擡眼望去,娘亲玉颜溶朱,如琥珀蕴藏了血晕,檀口娇喘,额上香汗点点,却不如眸中水波泛滥。

        “娘不累。”听到我关心,娘亲微微一笑,玉手将额上秀发齐眉一理,双手顺势反撑在我大腿上,娇躯后仰。

        似是看见了我的不解,娘亲朱唇微勾出点点笑意,玉腿轻擡些许,将深陷体内的黝黑阳物退出半截,月臀再次坐落。

        “啪、啪、啪……”大堂内再次响起了腿股相击的脆响,却要更为密集。

        “啊……娘亲,好快……好美……”重新袭来的快感瞬间接管了心神,教我无法自制地呻吟喘息。

        如此姿势,娘亲玲珑浮凸的娇躯后仰,玉腿前伸,屈膝跪坐,无法升得太高,是以每次只能让阳物离体不足半截,便又重新纳回玉宫花径,丰弹月臀更是促促覆撞在湿润卵囊上。

        也正因如此,花穴起伏套弄的节奏快了许多,犹有微微扞格之感,只是在蕊径中绞进缠出的快感中不值一提,反而平添了半分舒爽。

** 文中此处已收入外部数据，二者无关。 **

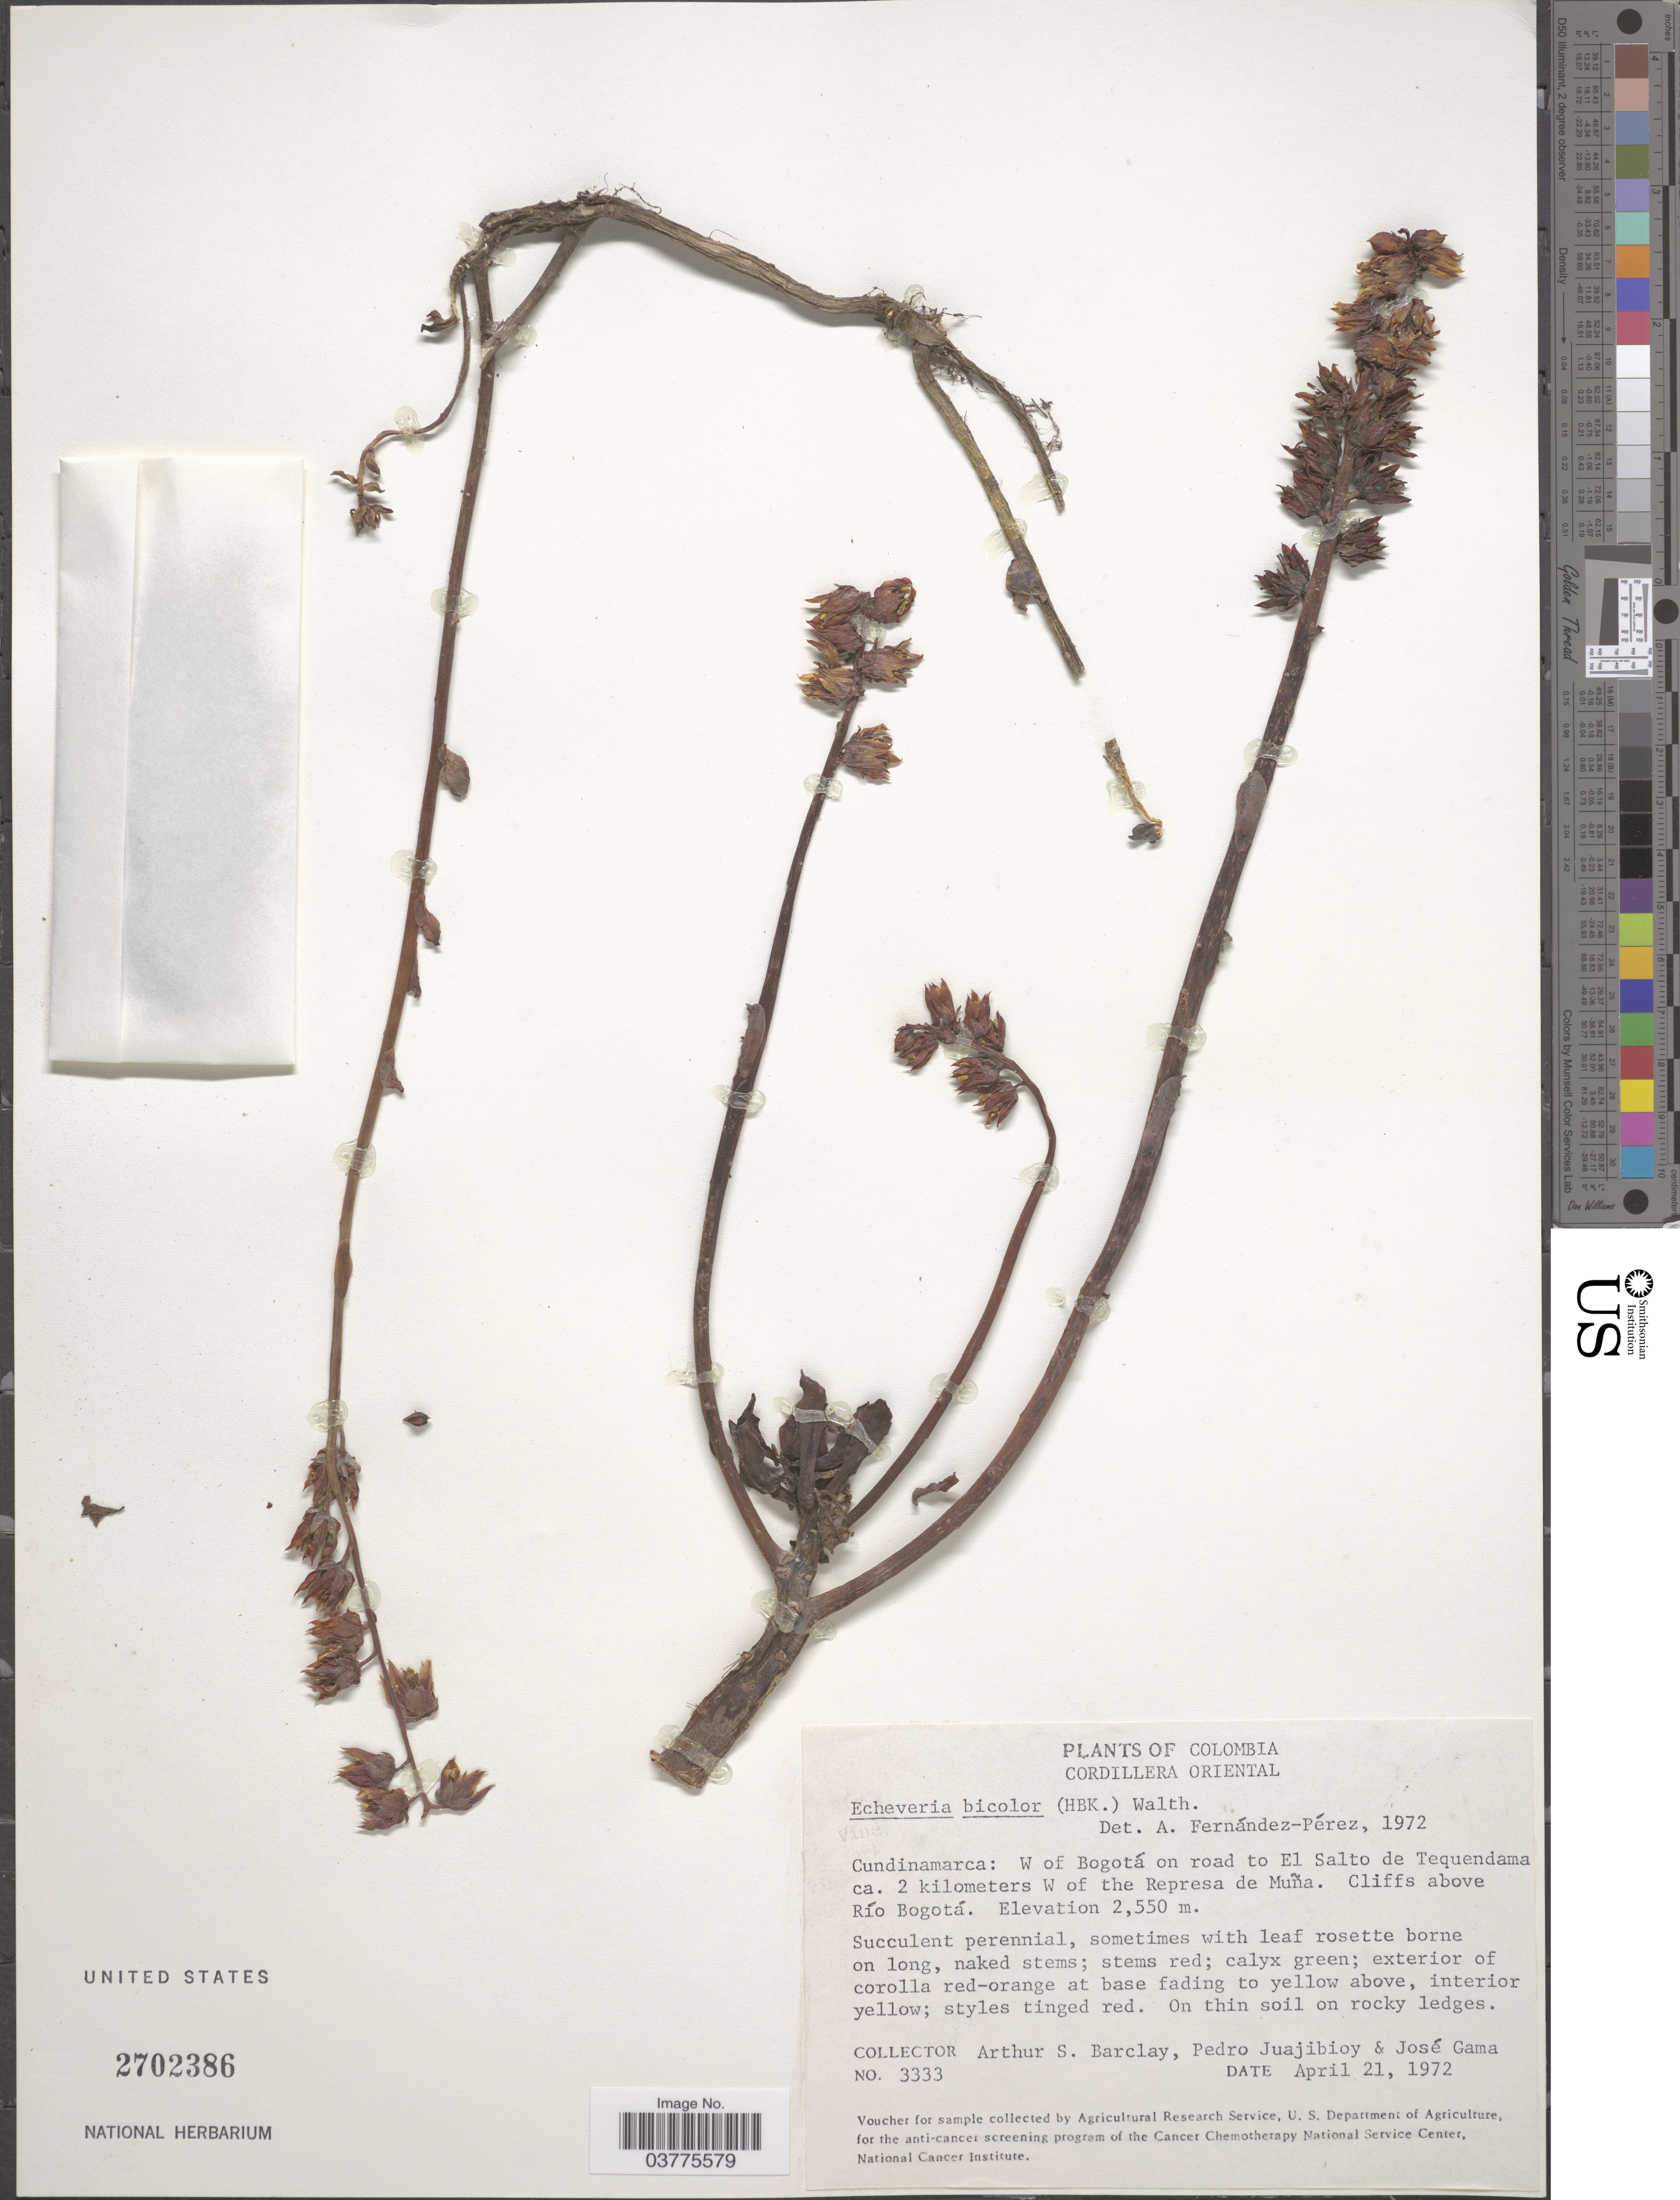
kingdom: Plantae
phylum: Tracheophyta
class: Magnoliopsida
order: Saxifragales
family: Crassulaceae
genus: Echeveria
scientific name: Echeveria bicolor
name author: (Kunth) E. Walther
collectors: A. S. Barclay, P. Juajibioy & J. Gama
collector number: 3333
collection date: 1972-04-21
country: Colombia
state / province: Cundinamarca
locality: Cordillera Oriental. W of Bogotá on road to El Salto de Tequendama ca. 2 kilometers W of the Represa de Muña. Cliffs above Río Bogotá.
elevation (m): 2550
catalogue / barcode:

        “嗯嗯……”随着腰肢起伏,主动将坚硬阳具贯入花宫,娘亲的娇吟也急促了半分,雪颈微仰,青丝起落,玉颜染晕,朱唇时抿时张,尽管那双平素里清澈明亮的桃花眸子蒙上了一层水雾,却目不转睛地注视着我,似是要将爱子纵欢沉欲的神情半点不落地尽收眼底。

        “啊……娘亲,孩儿好爽……”我不光体会到了阳具在花径中进出的快美,更有一种视觉上、心理上的刺激。

        娘亲如此灵动身姿,下体不由前挺,似是主动将雪胯奉展给情郎欣赏,两条修长玉腿与黝黑阳具里应外合,将玉户完全挤成饱满的月牙,而那花唇斜斜裹含着肉柱,不停吞吐斥纳,只是沾湿了腴丘雪腿的爱液,分明地诉说着仙子的春情。